- _TRY IT_: Reproduce word for word, from the entries below, the line with "micro-batch optimization |", the line with "Visual monitoring |", and every line between them, and nothing more.

- _GIVEN ENTRIES_:
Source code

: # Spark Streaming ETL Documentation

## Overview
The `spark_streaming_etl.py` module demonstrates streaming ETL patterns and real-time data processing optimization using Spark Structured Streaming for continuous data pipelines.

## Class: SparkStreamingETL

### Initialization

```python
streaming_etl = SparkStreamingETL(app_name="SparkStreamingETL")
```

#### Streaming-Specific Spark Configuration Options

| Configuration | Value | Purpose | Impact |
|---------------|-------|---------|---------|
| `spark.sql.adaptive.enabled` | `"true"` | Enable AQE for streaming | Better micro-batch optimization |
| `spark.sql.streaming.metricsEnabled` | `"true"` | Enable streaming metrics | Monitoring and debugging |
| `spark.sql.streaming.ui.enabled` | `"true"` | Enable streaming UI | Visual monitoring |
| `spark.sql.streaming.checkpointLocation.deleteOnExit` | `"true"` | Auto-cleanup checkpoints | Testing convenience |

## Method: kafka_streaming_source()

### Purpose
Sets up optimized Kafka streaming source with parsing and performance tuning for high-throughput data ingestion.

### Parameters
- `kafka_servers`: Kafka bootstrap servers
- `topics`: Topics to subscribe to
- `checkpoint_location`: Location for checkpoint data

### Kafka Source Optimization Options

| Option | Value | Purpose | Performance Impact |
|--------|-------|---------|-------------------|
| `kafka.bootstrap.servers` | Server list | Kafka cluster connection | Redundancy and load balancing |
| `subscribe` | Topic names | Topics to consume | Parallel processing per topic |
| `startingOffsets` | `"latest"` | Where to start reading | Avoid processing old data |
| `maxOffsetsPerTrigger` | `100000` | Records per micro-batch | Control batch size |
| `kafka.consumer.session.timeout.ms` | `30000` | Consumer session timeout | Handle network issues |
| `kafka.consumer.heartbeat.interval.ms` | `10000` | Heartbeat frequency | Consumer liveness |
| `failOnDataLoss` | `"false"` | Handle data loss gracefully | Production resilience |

- _THE ANSWER_:
| `spark.sql.adaptive.enabled` | `"true"` | Enable AQE for streaming | Better micro-batch optimization |
| `spark.sql.streaming.metricsEnabled` | `"true"` | Enable streaming metrics | Monitoring and debugging |
| `spark.sql.streaming.ui.enabled` | `"true"` | Enable streaming UI | Visual monitoring |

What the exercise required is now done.